§ Jobs
1. In the commentary on the DSM and the Iraq war, who wrote the "Axis of Evil" speech?
2. Carry on the commentary on the DSM and the Iraq war from the point where it stops.

§ Extract

·····

What's most important about the DSM is not that the ‘intelligence was fixed’ around the policy – most keen observers have already taken that for granted based on the events so far with Powell’s castration at the UN, the Yellowcake debacle etc. No, the real importance of the DSM is that it shows that Bush wanted a war (and more specifically, a war with Iraq) for political reasons, that he had zero plan for what would happen after the defeat of the Iraqi army, and that he was going to go ahead regardless of any objection from anyone.
Iraq is a convenient target for many domestic political reasons; there is the Bush family history with Iraq and Junior no doubt would have loved to claim that he finished the job 41 started, but at, or near the top of the list is that Iraq really never posed a significant threat to defeating the US military in combat operations and could prove to be a huge benefit to giving Bush some semblance of a popular Presidency. What could be better for GWB than a quick military victory over Iraq's evil (worse than Hitler remember?), the Iraqi people rising up to greet the US army as heroes, and the resultant spike of goodwill and tidal wave of patriotic harmonious love that would catapult him through a second term?
When David Frum wrote his now infamous Bush speech about the ‘Axis of Evil’, he got two of the three correct – North Korea and Iran are both actively pursuing nuclear technologies and as such pose serious threat to their regions and beyond. But Iraq didn't have nuclear weapons, and the evidence of the DSM is that the Brits knew there was no evidence, or else why fix the intelligence?
Iraq was included on the list not because it was a genuine threat to anyone, but because they were the target the Bush advisors already approved of invading if given half the chance, and rolling them in with the actual threats gave a further sheen of respectability to the invasion.
And because everyone knew that unlike NK or Iran, Hussein was going to be a push over.
Keep in mind as well that the policy on North Korea and Iran has been largely ignored during the Iraq war. That or bungled outright as with Bush's ill advised backhand to the Iranians that drove the conserative religious voter out in masses showing of again the deaf ear that Bush has for international politics.

·····

§ Entries shown
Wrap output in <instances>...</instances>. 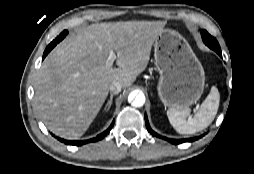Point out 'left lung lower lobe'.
<instances>
[{"mask_svg":"<svg viewBox=\"0 0 254 174\" xmlns=\"http://www.w3.org/2000/svg\"><path fill=\"white\" fill-rule=\"evenodd\" d=\"M218 54L221 56V52H218ZM145 122H146V127H147V130L153 135V136H159L157 133H155L151 128H150V125H149V122H148V118H147V115L145 114ZM204 136V135H202ZM201 138V136H198V137H194V138H188V139H181V140H175V139H169V138H165V140L171 142L172 144H180V143H183V142H192V141H195L197 139Z\"/></svg>","mask_w":254,"mask_h":174,"instance_id":"obj_1","label":"left lung lower lobe"}]
</instances>
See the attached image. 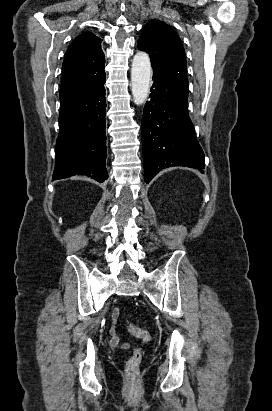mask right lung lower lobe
<instances>
[{
	"label": "right lung lower lobe",
	"instance_id": "obj_1",
	"mask_svg": "<svg viewBox=\"0 0 272 411\" xmlns=\"http://www.w3.org/2000/svg\"><path fill=\"white\" fill-rule=\"evenodd\" d=\"M104 83L61 100L53 180L86 175L101 183L108 178Z\"/></svg>",
	"mask_w": 272,
	"mask_h": 411
}]
</instances>
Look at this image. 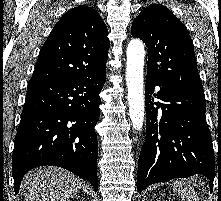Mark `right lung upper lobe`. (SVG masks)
Wrapping results in <instances>:
<instances>
[{
	"label": "right lung upper lobe",
	"mask_w": 221,
	"mask_h": 201,
	"mask_svg": "<svg viewBox=\"0 0 221 201\" xmlns=\"http://www.w3.org/2000/svg\"><path fill=\"white\" fill-rule=\"evenodd\" d=\"M107 36V27L95 9L84 5L72 8L42 46L29 82H57L106 71Z\"/></svg>",
	"instance_id": "cb5924a9"
}]
</instances>
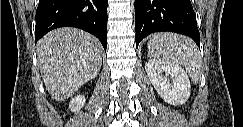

·····

§ Answers per task
1. David Frum

2.
Iraw was well suited to an invasion for military reasons as well. Hussein’s forces had been effectively smashed by Bush Sr., and while he was no doubt interested in WMD’s as a way of shoring up his fading ability to maintain some international gravitas, it was by all accounts a program at least a decade away from bearing any fruit. He was acknowledged as a horrible despot by all but the most navel-gazing pacifists, and his presence on top of one of the world’s largest oil reserves gave the Bush administration all the remaining incentive it needed to push for the plan. The American forces are rightly considered the best in the world, and would doubtlessly rout the Republican Guard. What could possibly be wrong with this plan?
Now before I get attacked by the blogosphere denizens for being ‘soft’ on Iraq, let me say that if Bush had gone about it the right way, I would have been a keen supporter for the invasion. The right way (IMO) is to get international backing from the UN in a legal context to proceed – this gives you three key things; legitimacy, money, and troops. But doing that would require two things the Bush people lacked; skilled diplomacy and time. Once the decision to go to Iraq is made early on after his inauguration (or as I suspect even before the election itself between, Bush, Rice and Rumsfeld), Bush began moving troops and operational personnel into the region – all while insisting publicly that war was 'not inevitable'. These troop movements, naval manoeuvres, etc. are extremely expensive and could not be maintained indefinitely while Bush waited for Powell’s painful and handcuffed efforts at the UN to give them the cloak of endorsement and legitimacy. After a few more months of positioning his pieces and amping up the voltage at the UN (which must have just destroyed Powell), it was inevitable.
After 9-11 Bush (or more likely, Rice and Rumsfeld) saw his chance and quickly adopted the position of ‘you are either with us, or with the terrorists’, and that the US was ‘willing to go it alone’. In the case of Afghanistan, the world community was more or less willing to acknowledge the Taliban's role in supporting Bin Laden, and endorsed the use of American military might to affect 'regime change'.
But Iraq wasn't a part of 9-11, and the world community more or less did not accept the link that nebulous concepts like 'terrorism' and 'islamo-fascism' posit as sufficient to merit an urgent case for invasion. By all means, hunt for Bin Laden in Afghanistan, get rid of the Taliban, but what does Iraq have to do with anything?
Bush proceeded to bull his way through Europe with all the subtlety of a fragmentation grenade in a kindergarten playground, and the international community reacted en masse by listening to the protests of their own people at Bush’s increasingly hysterical rhetoric and slowly backed away from the US position as carefully as they could.
So, now the US finds itself in theatre; without sufficient troops to pacify the population, no genuine international efforts to secure co-operation from other nations, falling recruitment numbers, dwindling likelihood of sufficient political will internal to the US to provide for a draft, and an insurgency that seems to be growing in strength rather than waning. The cost of the invasion is a burden that future Americans will have to bear in the form of rising taxes and lower entitlements.
Perhaps the greatest irony of all is that the next major super-power to emerge to challenge the US will likely be China, and they have eagerly lent the US the money necessary to conduct this war. One day, that debt owed to this Communist regime will come back to haunt the US in its efforts to manage and contain Chinese ambitions in their region and in the world.
At the end of this mess, however it finally plays out, whenever someone asks “How did we get to this point?” the true answer will track back to one man’s overriding ambition to be remembered as a ‘Great President’.